Decline and Fall Quotes

Quotes

“The case of Pennyfeather seems to be quite a different matter altogether. He ran the whole length of the quadruple, you say, without his trousers. It is unseemly. It is more: it is indecent. In fact, I almost prepared to say that it is flagrantly indecent. It is not the conduct we expect of a scholar.”

The Master

The incident described here by the Master of Scone College at Oxford is the point on which the life of the novel’s protagonist turns. Pual Pennyfeather has fallen in with some typical college jerks at the college of theology who have gotten him drunk and set him for typically egregious college hijinks also know as bullying. Because of this indecent behavior—by a young man who is actually more decent than anyone else in the novel. He is “sent down” for flouting his indecency and informed that the only possible future he has in light of this singularly defining moment of his youth is that of schoolmaster. An entire is set for the course by the hands of others looking for nothing but a jolly good time.

“The police are after me. That suicide didn’t go down well. I was afraid it wouldn’t. They began to fuss a bit about no body being found and about my game leg. And then my other wife turned up, and that set them thinking.”

Captain Grimes

Among the character who are more indecent than Pennyfeather is that old can of fruit, Grimes, who seems to always find himself in the soup. When finding the soup—his homosexuality, fake marriage, and involvement in white slavery—has finally gotten too deep, chunky and spicy, his plan to extricate himself is to fake a suicide. Obviously, it doesn’t go quite as well as planned. By the end, however, that may have changed. It is difficult to be sure as the ultimate fate of the Captain remains as murky as the fog in which he was last seen escaping from prison.

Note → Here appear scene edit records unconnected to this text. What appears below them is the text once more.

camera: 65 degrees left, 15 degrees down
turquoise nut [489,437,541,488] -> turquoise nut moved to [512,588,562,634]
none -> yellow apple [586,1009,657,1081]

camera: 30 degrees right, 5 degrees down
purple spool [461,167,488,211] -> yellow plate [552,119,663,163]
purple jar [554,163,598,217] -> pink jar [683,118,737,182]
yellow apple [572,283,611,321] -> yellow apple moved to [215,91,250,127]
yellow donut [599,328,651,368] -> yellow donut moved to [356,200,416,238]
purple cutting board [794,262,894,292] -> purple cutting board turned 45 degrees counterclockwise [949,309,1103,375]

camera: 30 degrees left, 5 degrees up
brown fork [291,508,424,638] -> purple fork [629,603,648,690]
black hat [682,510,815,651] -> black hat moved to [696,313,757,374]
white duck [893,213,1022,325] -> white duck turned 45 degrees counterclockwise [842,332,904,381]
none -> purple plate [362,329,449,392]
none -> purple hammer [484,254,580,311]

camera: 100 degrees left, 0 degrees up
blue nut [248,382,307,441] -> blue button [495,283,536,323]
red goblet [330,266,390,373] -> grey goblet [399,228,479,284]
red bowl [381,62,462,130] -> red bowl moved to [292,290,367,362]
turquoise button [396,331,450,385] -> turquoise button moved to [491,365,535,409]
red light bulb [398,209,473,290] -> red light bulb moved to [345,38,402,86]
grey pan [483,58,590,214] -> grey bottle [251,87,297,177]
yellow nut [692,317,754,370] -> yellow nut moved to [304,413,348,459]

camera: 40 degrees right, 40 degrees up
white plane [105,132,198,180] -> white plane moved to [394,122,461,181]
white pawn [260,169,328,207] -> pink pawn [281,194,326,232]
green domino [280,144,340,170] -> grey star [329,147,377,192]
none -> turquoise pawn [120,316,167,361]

“There used to be another Mr. Pennyfeather on this staircase once, a very queer gentlemen indeed. Would you believe, sir, that used to take off all his clothes and go out and dance in the quad at night. Nice quiet gentleman, too, he was, except for his dancing. He must have been a little queer in his head, I suppose. I don’t know what became of him. They say he died in prison.”

Chaplain

The Chaplain is installed at Scone College of Oxford. And the person he is talking to is named Pennyfeather, a man who says he believes a distant cousin of his attended the same school not too long ago. The Chaplain then commences to bring up the moment which has defined the entire life forever of that distant cousin. What the Chaplain does not know is that those who say Paul Pennyfeather died in prison are not in command of all the facts. What nobody involved in the singularly defining moment that ruined Paul’s life is that the man to whom the Chaplain is talking is none other Paul Pennyfeather himself, returned to the scene of his destruction, intent on reclaiming a second chance of defining his own life on his own terms.